Deep Learning Based Joint Channel Estimation and Positioning for Sparse XL-MIMO OFDM Systems
This work addresses channel estimation and positioning for XL-MIMO systems, which is incremental as it builds on existing deep learning and Mamba models for a specific wireless communication domain.
The paper tackles joint channel estimation and positioning in near-field sparse XL-MIMO OFDM systems by proposing a deep learning-based two-stage framework with a CP-Mamba architecture, which outperforms baseline methods and shows sparse arrays significantly improve accuracy over compact arrays.

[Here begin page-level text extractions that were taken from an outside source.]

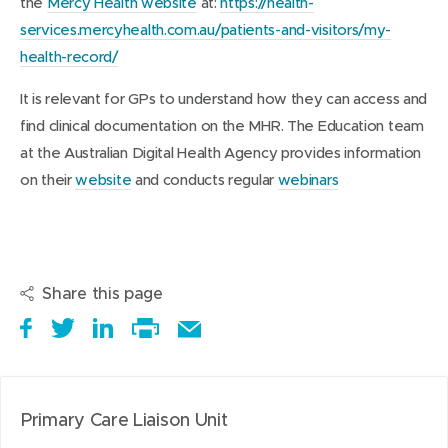
the
Mercy Health website
at:
https://health-
services.mercyhealth.com.au/patients-and-visitors/my-
health-record/
It is relevant for GPs to understand how they can access and
find clinical documentation on the MHR. The Education team
at the Australian Digital Health Agency provides information
on their
website
and conducts regular
webinars
Share this page
S
(
T
(
S
E
h
o
w
o
h
Print
m
a
p
e
p
a
this
a
r
e
e
e
r
page
i
Primary Care Liaison Unit
e
n
t
n
e
l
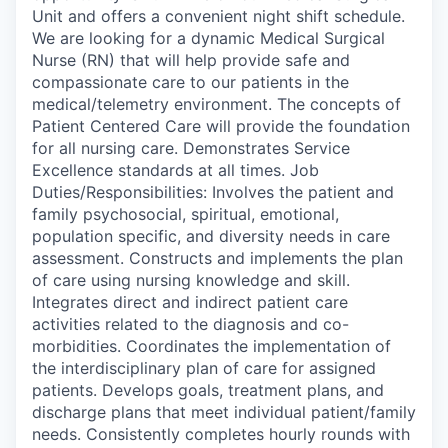
Unit and offers a convenient night shift schedule.
We are looking for a dynamic Medical Surgical
Nurse (RN) that will help provide safe and
compassionate care to our patients in the
medical/telemetry environment. The concepts of
Patient Centered Care will provide the foundation
for all nursing care. Demonstrates Service
Excellence standards at all times. Job
Duties/Responsibilities: Involves the patient and
family psychosocial, spiritual, emotional,
population specific, and diversity needs in care
assessment. Constructs and implements the plan
of care using nursing knowledge and skill.
Integrates direct and indirect patient care
activities related to the diagnosis and co-
morbidities. Coordinates the implementation of
the interdisciplinary plan of care for assigned
patients. Develops goals, treatment plans, and
discharge plans that meet individual patient/family
needs. Consistently completes hourly rounds with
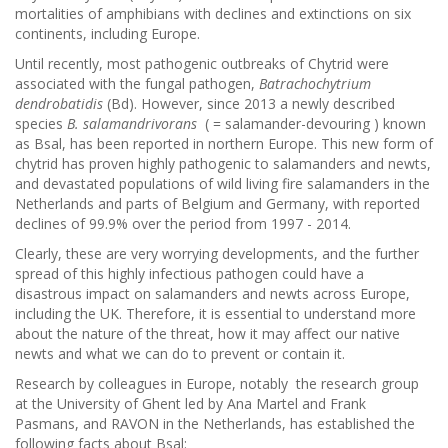
mortalities of amphibians with declines and extinctions on six
continents, including Europe.
Until recently, most pathogenic outbreaks of Chytrid were
associated with the fungal pathogen,
Batrachochytrium
dendrobatidis
(Bd). However, since 2013 a newly described
species
B. salamandrivorans
( = salamander-devouring ) known
as Bsal, has been reported in northern Europe. This new form of
chytrid has proven highly pathogenic to salamanders and newts,
and devastated populations of wild living fire salamanders in the
Netherlands and parts of Belgium and Germany, with reported
declines of 99.9% over the period from 1997 - 2014.
Clearly, these are very worrying developments, and the further
spread of this highly infectious pathogen could have a
disastrous impact on salamanders and newts across Europe,
including the UK. Therefore, it is essential to understand more
about the nature of the threat, how it may affect our native
newts and what we can do to prevent or contain it.
Research by colleagues in Europe, notably the research group
at the University of Ghent led by Ana Martel and Frank
Pasmans, and RAVON in the Netherlands, has established the
following facts about Bsal:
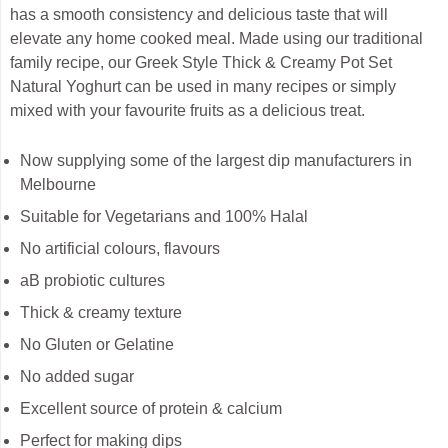
has a smooth consistency and delicious taste that will
elevate any home cooked meal. Made using our traditional
family recipe, our Greek Style Thick & Creamy Pot Set
Natural Yoghurt can be used in many recipes or simply
mixed with your favourite fruits as a delicious treat.
Now supplying some of the largest dip manufacturers in
Melbourne
Suitable for Vegetarians and 100% Halal
No artificial colours, flavours
aB probiotic cultures
Thick & creamy texture
No Gluten or Gelatine
No added sugar
Excellent source of protein & calcium
Perfect for making dips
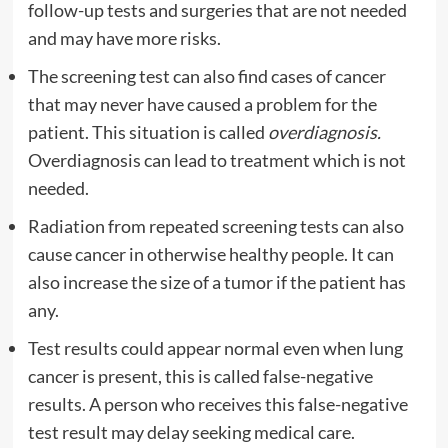
follow-up tests and surgeries that are not needed
and may have more risks.
The screening test can also find cases of cancer
that may never have caused a problem for the
patient. This situation is called
overdiagnosis.
Overdiagnosis can lead to treatment which is not
needed.
Radiation from repeated screening tests can also
cause cancer in otherwise healthy people. It can
also increase the size of a tumor if the patient has
any.
Test results could appear normal even when lung
cancer is present, this is called false-negative
results. A person who receives this false-negative
test result may delay seeking medical care.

This paper investigates joint channel estimation and positioning in near-field sparse extra-large multiple-input multiple-output (XL-MIMO) orthogonal frequency division multiplexing (OFDM) systems. To achieve cooperative gains between channel estimation and positioning, we propose a deep learning-based two-stage framework comprising positioning and channel estimation. In the positioning stage, the user's coordinates are predicted and utilized in the channel estimation stage, thereby enhancing the accuracy of channel estimation. Within this framework, we propose a U-shaped Mamba architecture for channel estimation and positioning, termed as CP-Mamba. This network integrates the strengths of the Mamba model with the structural advantages of U-shaped convolutional networks, enabling effective capture of local spatial features and long-range temporal dependencies of the channel. Numerical simulation results demonstrate that the proposed two-stage approach with CP-Mamba architecture outperforms existing baseline methods. Moreover, sparse arrays (SA) exhibit significantly superior performance in both channel estimation and positioning accuracy compared to conventional compact arrays.